With the rise of generative AI tools like ChatGPT, distinguishing between genuine and fake scientific articles has become increasingly challenging. Ahmed Abdeen Hamed, a visiting research fellow at Binghamton University's Thomas J. Watson College of Engineering and Applied Science, has developed a machine-learning algorithm named xFakeSci. This tool can identify up to 94% of fraudulent papers, significantly outperforming traditional data-mining techniques.

Hamed, whose primary research is in biomedical informatics, emphasizes the importance of verifying the authenticity of medical publications, clinical trials, and online resources. During the global pandemic, the spread of false biomedical research became a significant concern.
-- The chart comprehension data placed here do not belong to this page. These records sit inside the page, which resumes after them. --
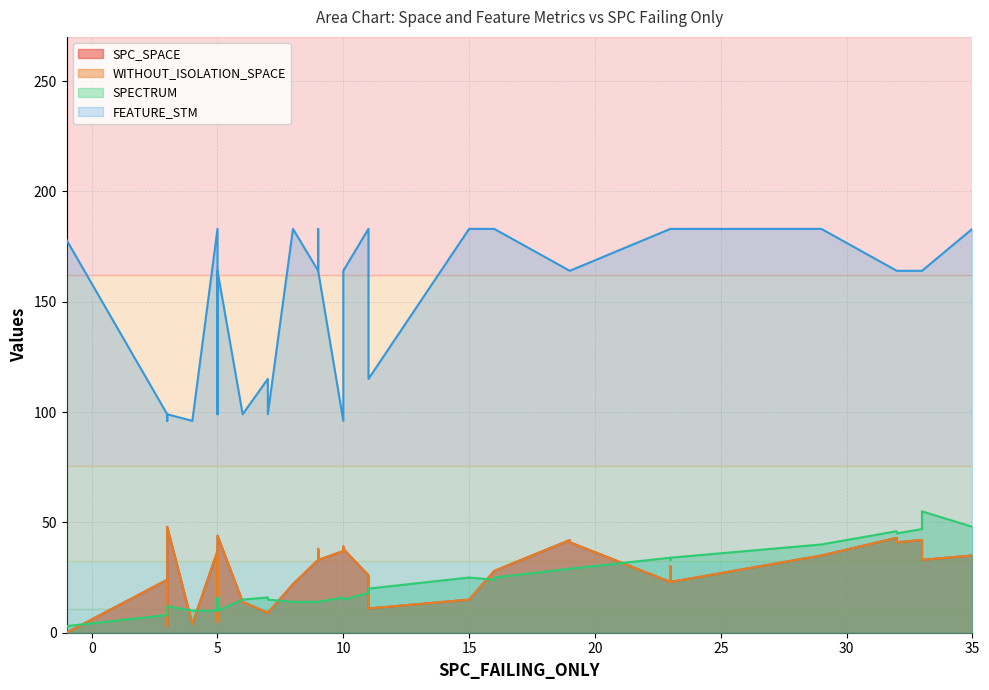

What is the sum of all WITHOUT_ISOLATION_SPACE values?

1124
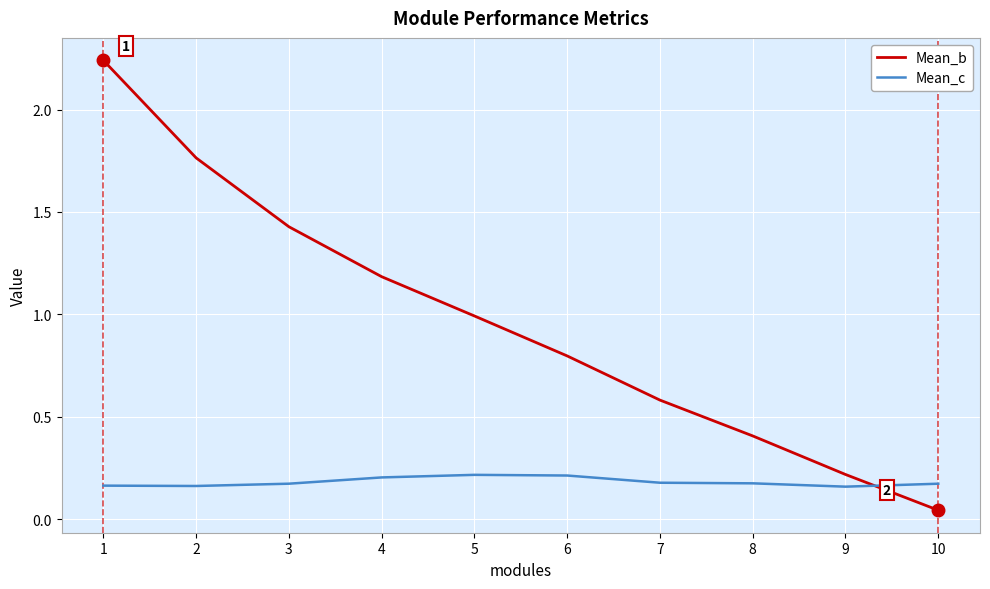

The value of Mean_c at 6 is 0.2. True or false?

True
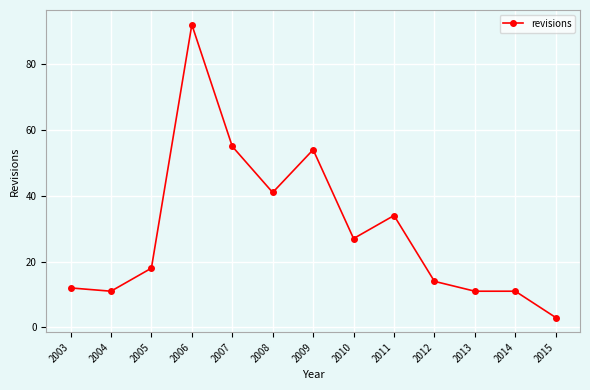

How many distinct data groups are displayed?

1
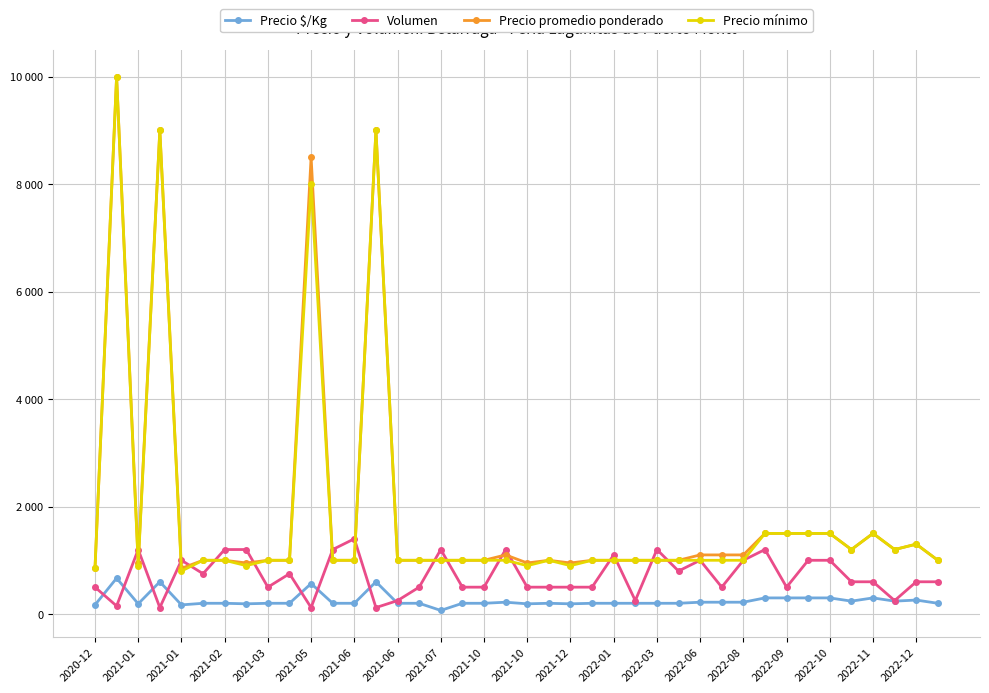

Is this an area chart (filled region under the line)?

No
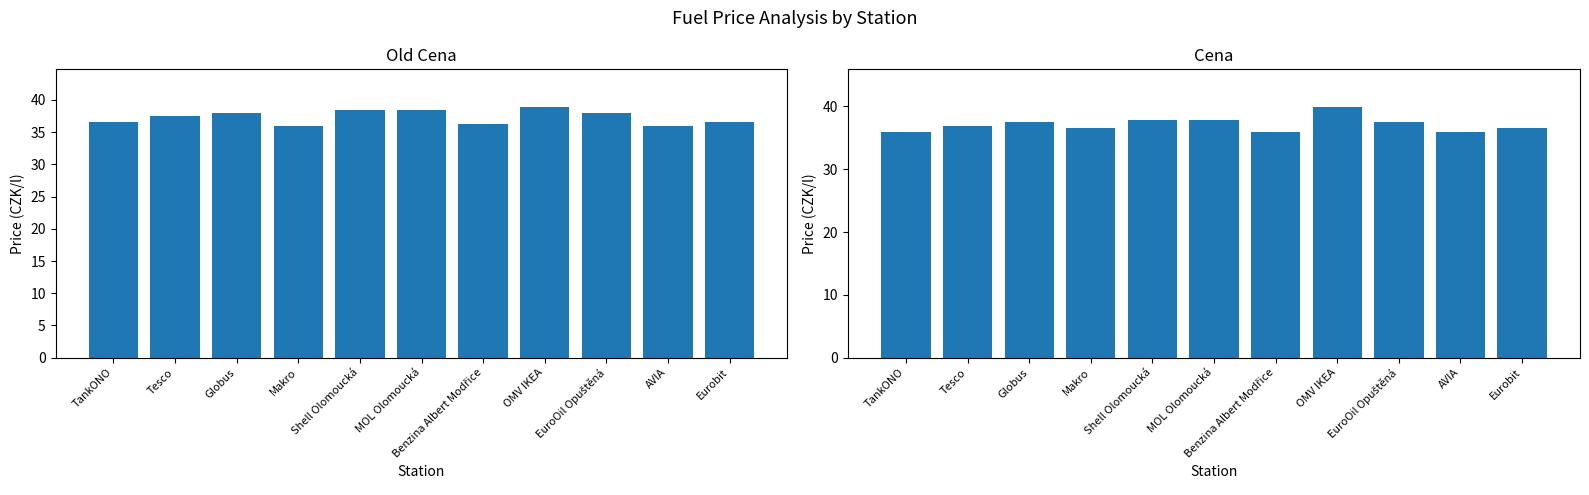

What are all the series names shown in the legend?

Old Cena, Cena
In a study published in Scientific Reports, Hamed and Xindong Wu, a professor at Hefei University of Technology in China, generated 50 fake articles on Alzheimer's, cancer, and depression. They compared these to an equal number of genuine articles on the same topics. By analyzing the frequency and connections of bigrams (pairs of words that often appear together), xFakeSci was able to detect patterns unique to fake articles.

Hamed explains that AI-generated papers tend to use fewer bigrams, but these are highly interconnected, unlike genuine research papers. This difference in writing style is due to the distinct goals of human researchers and AI systems.

Mohammad T. Khasawneh, Distinguished Professor and Chair of the Department of Systems Science and Industrial Engineering, praised Hamed's innovative work. He highlighted the relevance of this research in an era where deepfakes are a growing concern.

Hamed plans to expand xFakeSci's capabilities to cover a broader range of topics beyond medicine, including engineering and the humanities. He acknowledges that as AI technology advances, detecting fake content will become more challenging, necessitating continuous improvements to detection algorithms.